Alyssa Smith
My most recent work has been a series of seemingly simple images depicting moments in time or memories, often of plants or flowers with healing properties. I see aspects of mundane life as portals into deeper wisdom. Many aspects of the natural world have become anonymous despite deep histories. There is something to be gained in the act of noticing and naming the small things. Environment and our relationship to it presents a springboard from which we learn of our own story and cycles of life. Imagery acts as a mirror, describing more a state of mind or emotion than the thing itself. Is it the idea of depicting the invisible energetic qualities of her subjects that I am most interested in.
Through a personal journey of healing, I've been exploring the healing properties of various plants, often considered weeds, as well as the energetic properties of color, wanting to visualize the invisible properties of these plants and how they may affect the world around them. I like to think of these living things in our environment that are grounded in the earth—how they shift and grow and yet have no language that we can hear. They don't communicate the way humans do, though they can have their own sorts of communication.

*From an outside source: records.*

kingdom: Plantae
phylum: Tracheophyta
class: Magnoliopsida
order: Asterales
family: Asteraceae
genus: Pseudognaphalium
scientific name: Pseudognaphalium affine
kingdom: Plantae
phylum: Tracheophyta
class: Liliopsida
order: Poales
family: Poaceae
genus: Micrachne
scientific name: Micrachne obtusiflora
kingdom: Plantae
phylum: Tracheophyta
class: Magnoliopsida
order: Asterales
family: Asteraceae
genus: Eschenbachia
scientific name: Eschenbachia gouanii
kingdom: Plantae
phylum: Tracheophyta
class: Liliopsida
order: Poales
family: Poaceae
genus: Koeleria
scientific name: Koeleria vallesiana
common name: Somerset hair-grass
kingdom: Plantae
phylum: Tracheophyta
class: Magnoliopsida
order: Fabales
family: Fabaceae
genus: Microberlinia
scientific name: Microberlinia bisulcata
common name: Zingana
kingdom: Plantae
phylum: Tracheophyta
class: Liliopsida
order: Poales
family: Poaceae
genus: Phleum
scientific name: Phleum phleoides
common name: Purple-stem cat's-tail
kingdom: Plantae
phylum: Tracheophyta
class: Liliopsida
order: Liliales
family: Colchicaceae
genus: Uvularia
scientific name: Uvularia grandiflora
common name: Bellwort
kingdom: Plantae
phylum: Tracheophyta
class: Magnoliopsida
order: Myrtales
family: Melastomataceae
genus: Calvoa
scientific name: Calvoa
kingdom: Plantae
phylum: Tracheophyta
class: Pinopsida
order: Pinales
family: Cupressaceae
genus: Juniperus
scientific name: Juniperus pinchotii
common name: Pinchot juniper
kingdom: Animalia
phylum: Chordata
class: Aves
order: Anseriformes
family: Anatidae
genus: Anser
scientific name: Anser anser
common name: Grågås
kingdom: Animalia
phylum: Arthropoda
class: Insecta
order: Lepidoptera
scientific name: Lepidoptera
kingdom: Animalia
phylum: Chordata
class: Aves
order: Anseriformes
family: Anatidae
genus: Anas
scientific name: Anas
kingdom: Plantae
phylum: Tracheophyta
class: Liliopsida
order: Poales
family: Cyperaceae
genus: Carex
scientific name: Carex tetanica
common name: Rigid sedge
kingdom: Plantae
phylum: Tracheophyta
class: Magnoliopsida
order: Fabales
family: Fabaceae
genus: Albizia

As a Guest Artist at Tusen Takk in spring 2023, I spent a month in the printmaking studio testing color combinations and finding which ones start to capture the vision. I didn’t follow a true monoprint process as I have been printing anywhere from 2 to 4 layers of different colors on top of each other. It is always a bit of an adventure as there is no set plate to work off of like there is in lino cut, intaglio and woodcut—this process always brings unexpected surprises which I love.
ARTIST BIO
Alyssa Smith grew up in both France and the United States. She received a bachelor’s degree in art from Taylor University and also studied drawing and painting in France and Italy. After college, she taught high school drawing and painting in Germany for five years before going back to school and receiving an MFA in Painting from the New York Academy of Art. Life then took a rather unexpected detour. In 2015, because of a chemical sensitivity to paint, painting was put to the side while she pursued other interests. She worked on organic farms in South Carolina, New York and then Northern Michigan, traveling back and forth between France and Michigan during the off season. Experiencing the natural world, the seasons and weather in such a close way shifted her work significantly when she returned to painting. She now lives and works in Traverse City.